BYD has spent years quietly turning the electric vehicle market upside down, and now the Chinese automaker is going after the part of the business that legacy brands thought was untouchable. The company that already outsells Tesla globally is building a full-size luxury sedan aimed squarely at the Porsche Taycan. It is called the Great Han, known internally as the Han 9, and it signals that BYD is finished playing in the budget aisle.
The move matters because it changes who BYD is competing against. For most of its rise, the company has been associated with affordable models and high volume. The Great Han flips that story. This is a deliberate strike at the high-margin luxury segment, the kind of territory European and American brands have defended for decades.
A Car Built To Pick A Fight
In China, the Great Han is classified as a D-class vehicle. That puts it in the same size category as a full-size luxury sedan in the United States, which is exactly the footprint needed to line up against the Taycan. BYD did not stumble into this comparison. The car was designed to occupy that space.
The exterior borrows from the Han L, including a horizontal trim piece that links the headlights across the front. From the side, the Great Han stretches out with a long silhouette, and the roofline tapers back from the B-pillar in a fastback shape meant to echo European sports sedans. It is the kind of styling that telegraphs intent before the badge even registers.
Inside, the cabin pulls inspiration from the Great Tang SUV. The layout leans on luxury, comfort, and digital features, with the clear goal of outclassing the traditional premium players rather than simply matching them. BYD is not trying to look the part. It is trying to take the part.
The Numbers That Should Worry Stuttgart
Here is the part that matters. BYD does not just build cars. It builds the charging infrastructure too, and the Great Han is engineered to take advantage of the company’s megawatt flash charging technology.
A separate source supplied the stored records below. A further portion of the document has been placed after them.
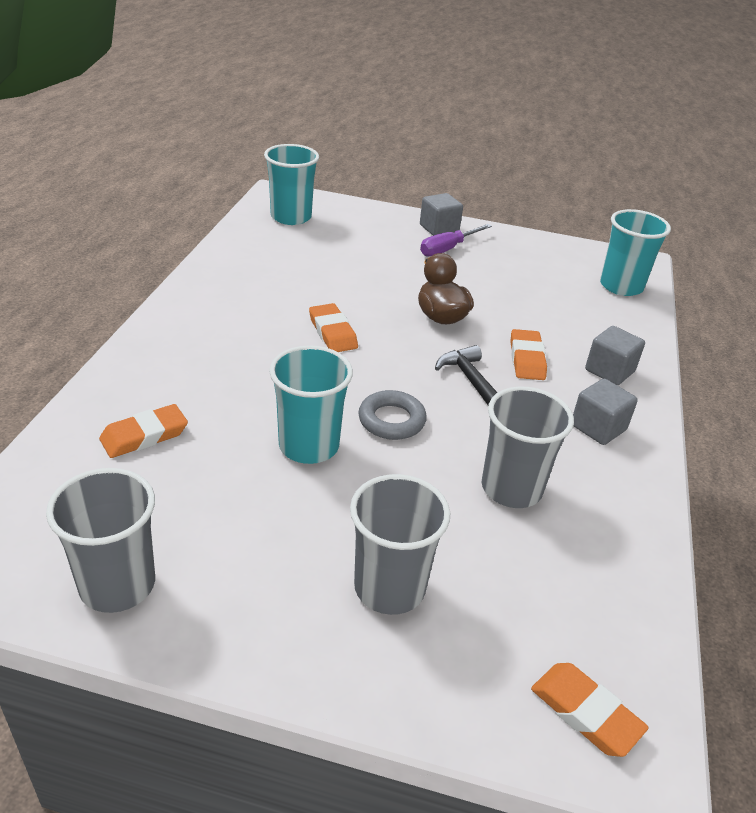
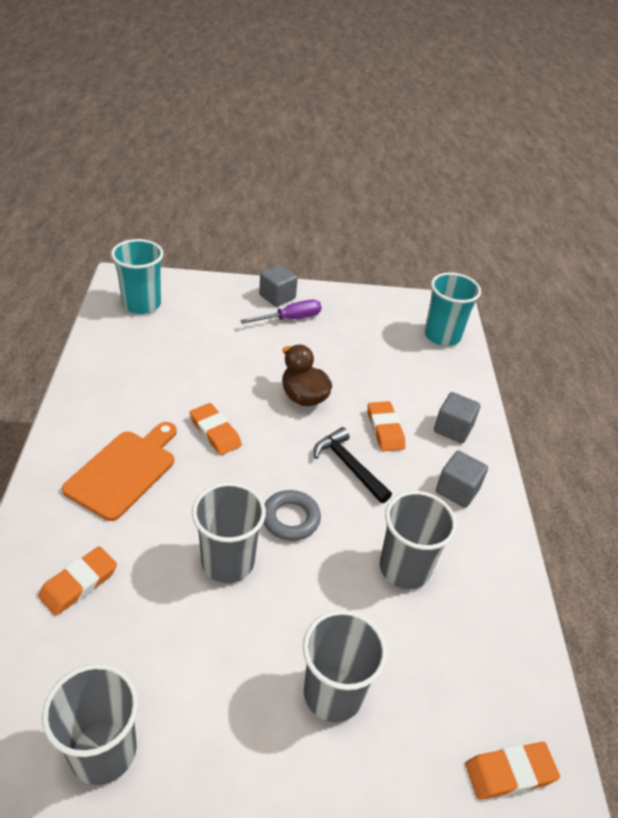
camera: 15 degrees left, 5 degrees up
turquoise cup [269,345,353,464] -> grey cup [192,482,266,583]
purple screwdriver [420,224,492,257] -> purple screwdriver turned 150 degrees counterclockwise [240,300,322,324]
orange eraser [531,663,649,757] -> orange eraser turned 45 degrees counterclockwise [465,742,560,800]
none -> orange cutting board [62,422,177,521]

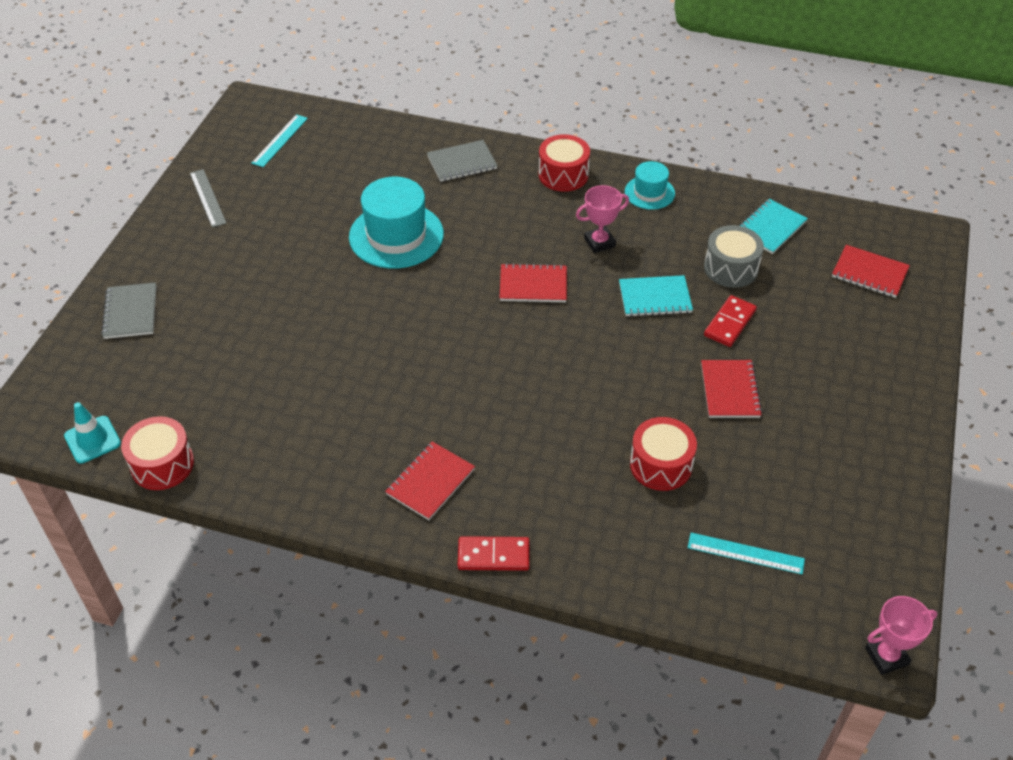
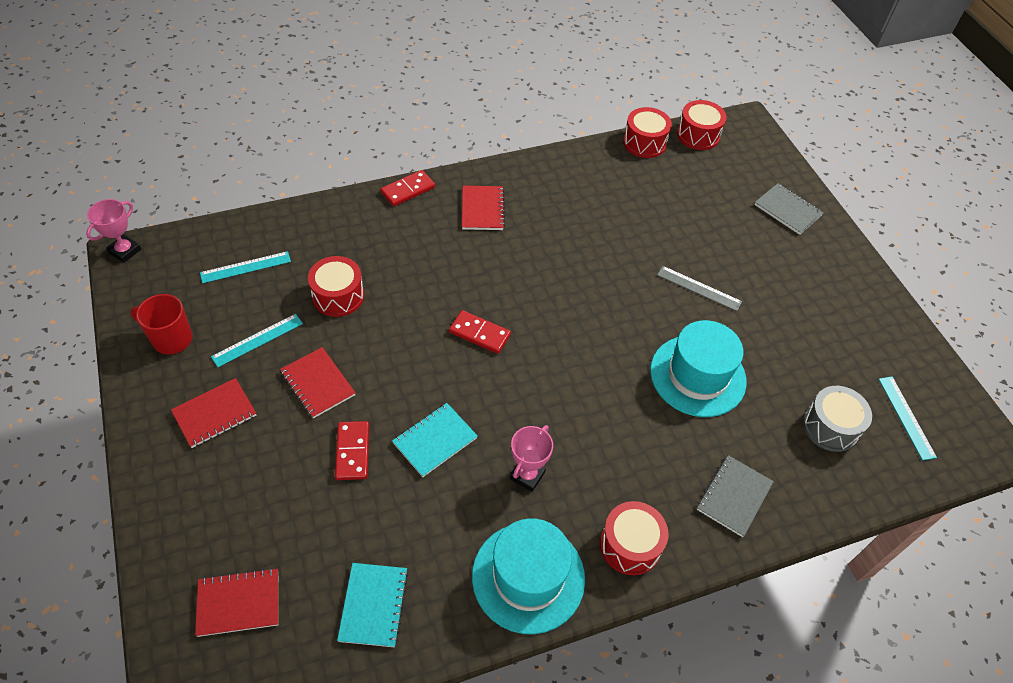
camera: 140 degrees right, 5 degrees up
turquoise traffic cone [64,402,121,464] -> red drum [677,100,727,150]
grey ruler [190,169,227,228] -> grey ruler moved to [657,266,742,311]
red notebook [499,263,567,302] -> red notebook moved to [171,378,256,448]
turquoise hat [625,161,675,210] -> turquoise hat [472,518,585,634], size x1.81
grey drum [704,225,764,288] -> grey drum moved to [803,386,872,452]
none -> red mug [130,294,192,354]
none -> turquoise ruler [211,314,303,367]
none -> red domino [449,310,511,354]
That means the sedan is designed to refill at speeds that make older systems look slow, a detail that hits legacy automakers where they are weakest.
The flagship will come in both plug-in hybrid and pure electric configurations, and it benefits from BYD’s second-generation Blade Battery. The early specifications are the real headline. The lineup includes an 880 km AWD LiDAR Flagship Edition and a 1,008 km RWD LiDAR Exclusive Edition. That top figure works out to more than 600 miles of range, a number that puts serious pressure on anything currently wearing a premium badge.
That detail matters because range and charging have been the two pain points that luxury EV buyers complain about most. BYD is attacking both at once, with one car, in the same segment where the establishment charges the most money.
Why The Timing Is No Accident
The Great Han is set to launch in the third quarter of this year, and it arrives with a job to do. Smaller BYD models have been dealing with recent sales slumps, and this sedan represents a push to reverse that by climbing upmarket. Instead of fighting harder for low-margin sales, the company is going where the profit lives.
This is where the story turns. BYD is not just trying to sell more cars. It is trying to change the kind of customer it attracts. A Taycan rival tells the world that BYD wants the buyers who currently sign checks to Porsche, Mercedes, and Audi. That is a different ambition than flooding the market with cheap EVs, and it is a far more direct threat to the old guard.
The Bigger Target Across The Ocean
The Great Han is one piece of a larger plan. BYD’s ultimate goal includes entering the North American market, with 2026 set as the arrival window for Chinese brands. The company is assembling a broad lineup capable of rattling both American and European competitors, and it has already shown it can build vehicles that legacy automakers only talk about. The Yangwang U8 hyper SUV, which can float on water, made that point loud and clear.
For now, Western enthusiasts are stuck watching from a distance. The Great Han is not on this side of the ocean yet, and the 2026 timeline means the wait will continue. But the message is impossible to miss. BYD is no longer content owning the mass market. It is hunting the luxury segment, and it is bringing real range, real charging speed, and real intent to the fight.
If the Great Han delivers supercar acceleration to go with those range figures, the brands that have ruled the premium EV space will finally have to answer for their prices. The only question left is how ready they are for a competitor that builds the car, the battery, and the charger all at once.